▸ PROVIDED MATERIAL
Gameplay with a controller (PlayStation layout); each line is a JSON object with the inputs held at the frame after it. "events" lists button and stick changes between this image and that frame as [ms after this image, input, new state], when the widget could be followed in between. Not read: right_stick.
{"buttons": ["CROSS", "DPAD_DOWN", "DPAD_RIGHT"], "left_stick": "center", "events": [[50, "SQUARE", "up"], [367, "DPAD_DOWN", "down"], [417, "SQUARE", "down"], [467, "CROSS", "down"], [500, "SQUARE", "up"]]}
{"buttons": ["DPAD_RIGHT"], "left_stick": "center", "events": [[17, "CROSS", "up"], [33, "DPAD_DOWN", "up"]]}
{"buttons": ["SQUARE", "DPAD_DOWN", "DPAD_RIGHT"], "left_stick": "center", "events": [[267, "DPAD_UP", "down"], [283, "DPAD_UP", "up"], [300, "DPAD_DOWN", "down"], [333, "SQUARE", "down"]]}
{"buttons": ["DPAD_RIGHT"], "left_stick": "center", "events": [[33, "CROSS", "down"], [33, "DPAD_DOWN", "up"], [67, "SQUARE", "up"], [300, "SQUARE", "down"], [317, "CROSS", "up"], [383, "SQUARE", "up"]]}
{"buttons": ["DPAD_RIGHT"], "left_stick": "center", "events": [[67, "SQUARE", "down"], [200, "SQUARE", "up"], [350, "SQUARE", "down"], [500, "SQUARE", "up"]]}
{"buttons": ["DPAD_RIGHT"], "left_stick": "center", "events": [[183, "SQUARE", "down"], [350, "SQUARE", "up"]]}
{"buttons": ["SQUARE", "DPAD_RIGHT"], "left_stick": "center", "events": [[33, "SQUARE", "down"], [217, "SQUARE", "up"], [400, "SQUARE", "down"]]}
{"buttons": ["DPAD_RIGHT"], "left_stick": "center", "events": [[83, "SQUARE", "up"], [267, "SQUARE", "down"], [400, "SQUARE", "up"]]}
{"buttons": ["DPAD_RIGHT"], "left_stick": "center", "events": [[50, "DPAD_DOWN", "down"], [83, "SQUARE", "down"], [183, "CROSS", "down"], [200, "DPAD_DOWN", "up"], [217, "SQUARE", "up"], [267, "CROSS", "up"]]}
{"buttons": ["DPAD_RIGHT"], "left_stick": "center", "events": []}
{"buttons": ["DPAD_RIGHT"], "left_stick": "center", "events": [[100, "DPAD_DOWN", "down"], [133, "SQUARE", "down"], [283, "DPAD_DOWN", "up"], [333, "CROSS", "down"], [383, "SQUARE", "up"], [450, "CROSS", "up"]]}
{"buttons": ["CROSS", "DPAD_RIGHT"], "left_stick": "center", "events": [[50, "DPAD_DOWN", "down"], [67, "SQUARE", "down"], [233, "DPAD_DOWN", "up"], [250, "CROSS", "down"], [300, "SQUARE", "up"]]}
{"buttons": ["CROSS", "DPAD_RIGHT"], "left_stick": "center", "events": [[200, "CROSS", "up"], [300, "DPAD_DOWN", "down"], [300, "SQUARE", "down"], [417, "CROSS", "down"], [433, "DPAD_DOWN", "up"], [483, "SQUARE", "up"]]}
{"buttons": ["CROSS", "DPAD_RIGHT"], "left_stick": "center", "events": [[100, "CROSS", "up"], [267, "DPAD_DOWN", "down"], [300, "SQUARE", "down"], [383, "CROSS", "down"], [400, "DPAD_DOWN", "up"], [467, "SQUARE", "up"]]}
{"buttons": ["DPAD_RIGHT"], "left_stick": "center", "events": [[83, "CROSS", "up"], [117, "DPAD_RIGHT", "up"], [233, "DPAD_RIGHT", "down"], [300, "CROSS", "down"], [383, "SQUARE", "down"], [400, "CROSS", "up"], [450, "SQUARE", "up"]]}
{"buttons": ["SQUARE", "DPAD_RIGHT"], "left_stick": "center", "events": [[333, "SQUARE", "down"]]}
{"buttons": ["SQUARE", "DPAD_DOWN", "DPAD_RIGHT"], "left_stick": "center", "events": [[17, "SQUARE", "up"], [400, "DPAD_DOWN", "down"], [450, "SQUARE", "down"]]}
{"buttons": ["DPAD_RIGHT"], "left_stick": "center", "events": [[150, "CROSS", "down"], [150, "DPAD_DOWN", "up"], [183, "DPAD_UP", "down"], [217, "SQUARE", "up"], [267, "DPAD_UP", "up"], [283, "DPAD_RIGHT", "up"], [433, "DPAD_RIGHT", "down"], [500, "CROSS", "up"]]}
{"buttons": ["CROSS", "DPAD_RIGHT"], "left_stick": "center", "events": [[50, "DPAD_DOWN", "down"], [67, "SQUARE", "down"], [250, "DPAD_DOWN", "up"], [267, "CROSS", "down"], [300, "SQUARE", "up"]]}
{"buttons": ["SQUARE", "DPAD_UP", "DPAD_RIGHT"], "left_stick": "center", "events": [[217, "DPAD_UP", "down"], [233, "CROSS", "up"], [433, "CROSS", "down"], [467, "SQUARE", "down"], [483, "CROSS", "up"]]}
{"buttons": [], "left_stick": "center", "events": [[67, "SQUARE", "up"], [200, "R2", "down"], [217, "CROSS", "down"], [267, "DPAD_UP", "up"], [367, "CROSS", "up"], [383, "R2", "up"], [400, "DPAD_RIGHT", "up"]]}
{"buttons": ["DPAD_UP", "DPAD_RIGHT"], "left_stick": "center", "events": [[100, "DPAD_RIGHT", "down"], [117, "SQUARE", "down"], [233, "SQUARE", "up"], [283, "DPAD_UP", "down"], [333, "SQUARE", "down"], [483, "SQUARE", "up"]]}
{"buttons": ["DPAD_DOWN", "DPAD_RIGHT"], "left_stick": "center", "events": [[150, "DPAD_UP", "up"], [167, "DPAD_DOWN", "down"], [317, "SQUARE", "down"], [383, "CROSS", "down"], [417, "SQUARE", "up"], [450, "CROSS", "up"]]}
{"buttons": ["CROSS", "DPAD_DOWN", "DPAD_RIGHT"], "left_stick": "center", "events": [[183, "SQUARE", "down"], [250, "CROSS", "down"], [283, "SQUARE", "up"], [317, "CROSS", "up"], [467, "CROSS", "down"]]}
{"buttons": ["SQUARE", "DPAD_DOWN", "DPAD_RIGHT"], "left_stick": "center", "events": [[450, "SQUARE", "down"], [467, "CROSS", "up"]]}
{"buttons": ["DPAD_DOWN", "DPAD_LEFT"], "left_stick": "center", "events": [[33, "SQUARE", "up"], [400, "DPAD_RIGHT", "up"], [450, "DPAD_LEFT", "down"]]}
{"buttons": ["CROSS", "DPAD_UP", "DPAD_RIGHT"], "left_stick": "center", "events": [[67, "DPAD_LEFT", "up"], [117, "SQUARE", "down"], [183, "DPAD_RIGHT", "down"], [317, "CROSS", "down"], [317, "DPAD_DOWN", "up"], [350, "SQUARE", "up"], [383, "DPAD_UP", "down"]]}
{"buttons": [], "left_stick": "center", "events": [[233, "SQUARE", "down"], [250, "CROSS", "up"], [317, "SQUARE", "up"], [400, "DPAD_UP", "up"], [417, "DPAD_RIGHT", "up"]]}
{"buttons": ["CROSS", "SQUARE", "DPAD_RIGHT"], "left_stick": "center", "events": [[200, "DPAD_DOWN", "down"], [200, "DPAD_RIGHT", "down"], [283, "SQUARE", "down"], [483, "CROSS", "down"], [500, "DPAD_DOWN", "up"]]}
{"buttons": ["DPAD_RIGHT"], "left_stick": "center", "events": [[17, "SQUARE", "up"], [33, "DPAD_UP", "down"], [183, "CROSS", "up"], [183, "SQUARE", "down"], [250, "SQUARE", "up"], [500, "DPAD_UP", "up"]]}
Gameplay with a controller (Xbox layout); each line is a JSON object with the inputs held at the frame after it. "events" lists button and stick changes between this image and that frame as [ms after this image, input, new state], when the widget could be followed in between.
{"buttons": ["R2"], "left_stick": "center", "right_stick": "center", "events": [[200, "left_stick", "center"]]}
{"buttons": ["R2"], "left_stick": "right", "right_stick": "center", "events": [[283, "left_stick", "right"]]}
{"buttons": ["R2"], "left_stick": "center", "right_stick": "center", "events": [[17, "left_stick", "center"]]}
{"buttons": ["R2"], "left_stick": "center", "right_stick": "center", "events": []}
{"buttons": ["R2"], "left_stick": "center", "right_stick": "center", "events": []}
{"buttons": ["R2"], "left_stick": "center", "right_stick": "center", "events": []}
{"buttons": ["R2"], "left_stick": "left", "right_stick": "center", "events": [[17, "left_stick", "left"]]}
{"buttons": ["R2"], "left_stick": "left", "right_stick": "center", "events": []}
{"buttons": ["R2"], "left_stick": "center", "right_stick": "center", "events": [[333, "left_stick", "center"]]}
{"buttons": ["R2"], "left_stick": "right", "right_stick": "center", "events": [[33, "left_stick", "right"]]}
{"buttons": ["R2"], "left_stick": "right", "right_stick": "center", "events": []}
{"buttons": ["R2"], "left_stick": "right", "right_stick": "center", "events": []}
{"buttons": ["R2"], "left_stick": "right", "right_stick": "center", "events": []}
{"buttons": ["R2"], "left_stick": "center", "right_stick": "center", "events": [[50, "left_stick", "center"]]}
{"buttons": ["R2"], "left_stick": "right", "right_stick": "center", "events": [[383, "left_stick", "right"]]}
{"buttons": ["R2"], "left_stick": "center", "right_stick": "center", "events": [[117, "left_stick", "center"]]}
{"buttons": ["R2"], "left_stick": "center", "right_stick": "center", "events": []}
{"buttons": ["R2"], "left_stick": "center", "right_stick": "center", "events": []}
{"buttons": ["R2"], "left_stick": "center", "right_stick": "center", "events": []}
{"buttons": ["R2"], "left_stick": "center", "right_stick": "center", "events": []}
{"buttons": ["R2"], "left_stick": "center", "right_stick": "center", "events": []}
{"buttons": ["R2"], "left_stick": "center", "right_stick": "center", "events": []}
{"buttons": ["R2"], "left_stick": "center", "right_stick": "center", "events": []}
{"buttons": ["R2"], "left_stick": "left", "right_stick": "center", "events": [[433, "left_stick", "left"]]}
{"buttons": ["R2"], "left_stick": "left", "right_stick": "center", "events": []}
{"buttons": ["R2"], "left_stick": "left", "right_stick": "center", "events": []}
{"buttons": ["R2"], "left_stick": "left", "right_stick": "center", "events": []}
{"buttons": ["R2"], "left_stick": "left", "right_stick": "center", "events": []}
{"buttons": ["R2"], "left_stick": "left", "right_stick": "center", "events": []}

▸ WHAT IS NEEDED
Search the material for the string "frame" and return each line that has it.

▸ EXERCISE RESPONSE
Gameplay with a controller (PlayStation layout); each line is a JSON object with the inputs held at the frame after it. "events" lists button and stick changes between this image and that frame as [ms after this image, input, new state], when the widget could be followed in between. Not read: right_stick.
Gameplay with a controller (Xbox layout); each line is a JSON object with the inputs held at the frame after it. "events" lists button and stick changes between this image and that frame as [ms after this image, input, new state], when the widget could be followed in between.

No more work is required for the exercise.